[ATTENDED: October 26, 2016] Shannon Wright
My friend Andrew got us tickets to see Shellac. When I looked to see who was opening, the site listed “Shannon Wright.” I had never heard of her. I had t laugh that the blurb on Shellac was literally two sentences. While Wright’s was 8 large paragraphs.
It made me excited to see her, but I had no idea what to expect. And then she came out with just her guitar (and flashbacks to Kishi Bashi’s opener Twain came hurtling at me).
But Wright was no Twain. She started with a looped guitar melody–rather pretty.

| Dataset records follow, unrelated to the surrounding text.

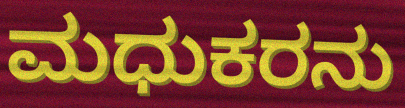
ಮಧುಕರನುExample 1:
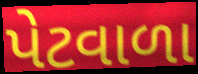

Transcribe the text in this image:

પેટવાળા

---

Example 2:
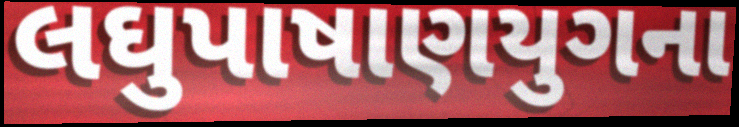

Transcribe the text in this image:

લઘુપાષાણયુગના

And then she turned it off–that appears to be her “tuning music” because once she started playing–it sounded nothing like that loop.

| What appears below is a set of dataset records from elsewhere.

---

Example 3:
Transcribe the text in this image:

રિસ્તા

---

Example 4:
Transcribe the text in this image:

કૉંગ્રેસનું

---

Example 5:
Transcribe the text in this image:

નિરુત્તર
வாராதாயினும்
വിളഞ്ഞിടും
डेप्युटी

Wrights play a very aggressive guitar–she doesn’t strum of pick so much as pluck those string so that they slap back against the guitar. Her low notes are percussive and her high notes are painful. She uses no pick, so it really emphasizes this abrasive style. Her songs have a very steady rhythm on the low notes–very easy to bob your head (or in some cases seriously headbang) along to, while the melody gets hammered out on the high strings.

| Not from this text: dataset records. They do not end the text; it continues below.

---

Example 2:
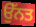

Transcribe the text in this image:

ਉੱਨਤ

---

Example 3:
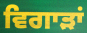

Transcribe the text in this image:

ਵਿਗਾੜਾਂ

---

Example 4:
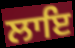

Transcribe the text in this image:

ਲਾਇ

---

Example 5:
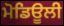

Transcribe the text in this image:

ਮੋਡਿਊਲੀ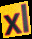
xlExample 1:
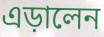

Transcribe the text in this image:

এড়ালেন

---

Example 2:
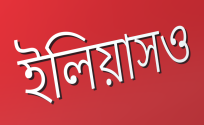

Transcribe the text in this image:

ইলিয়াসও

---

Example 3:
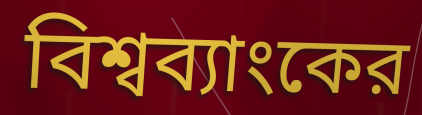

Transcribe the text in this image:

বিশ্বব্যাংকের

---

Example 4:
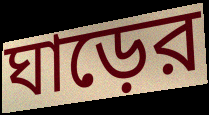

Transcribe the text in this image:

ঘাড়ের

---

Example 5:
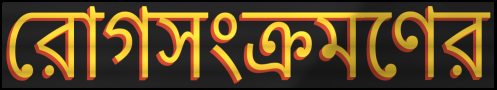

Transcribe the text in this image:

রোগসংক্রমণের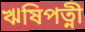
ঋষিপত্নীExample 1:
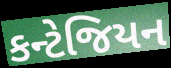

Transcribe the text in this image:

કન્ટેજિયન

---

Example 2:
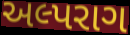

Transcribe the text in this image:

અલ્પરાગ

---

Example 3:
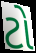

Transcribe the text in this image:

ટો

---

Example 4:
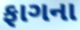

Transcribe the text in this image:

ફાગના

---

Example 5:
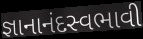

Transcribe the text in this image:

જ્ઞાનાનંદસ્વભાવી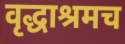
वृद्धाश्रमचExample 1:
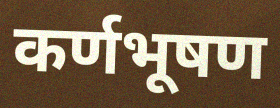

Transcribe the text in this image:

कर्णभूषण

She sings, although I couldn’t understand a word. Her singing is a kind of low mumble until she occasionally screams in crescendo. From time to time she would almost moonwalk (forwards) across the stage, playing some wild solos. She would swing her guitar around, playing very hard and fast with a ferocity that I haven’t really seen before.
Every few songs she would say “thanks” in a quiet whisper then turn on her “tuning music,” tune up and let loose again.
In the spirit of Shellac, it was very minimal. There were two spotlights on her, and that was it–a very dark show. I never saw her face because her hair was over it the whole time. It was a cathartic performance although the highlight was definitely the last song when she added a drumbeat. Not that her earlier songs didn’t have a percussive element, but the drum beat allowed for a bit more freedom. This song lasted awhile and when the drums ended and she hunched over in fort of the crowd playing really loud chords (with no pick remember–her hand must be hard as nails) it went on and on and on like she was possessed.
I was entranced and uncomfortable all at the same time.
I have no idea what any of the songs were or even really how many she played (8 or 9?). And every song seemed to be stripped raw. Realistically a twenty-minute set would have been enough for me, because the songs did start to sound the same. But she really prepped us for Shellac, and that’s what she was supposed to do.
I have just listened to some more things from her online. It appears that she often appears with a band, and I think that would be the best introduction to her music. It was still abrasive and loud, but it was somewhat more conventional with the rest of the band. Also, her singing was more understandable during those videos. Perhaps she was singing louder in our setting or the guitars were noisier to compensate for the lack of a band, or who knows what. I now feel like we got a special kind of performance compared to the more normal ones. Even if I still feel that a person with a guitar and nothing else can be a hard show to judge.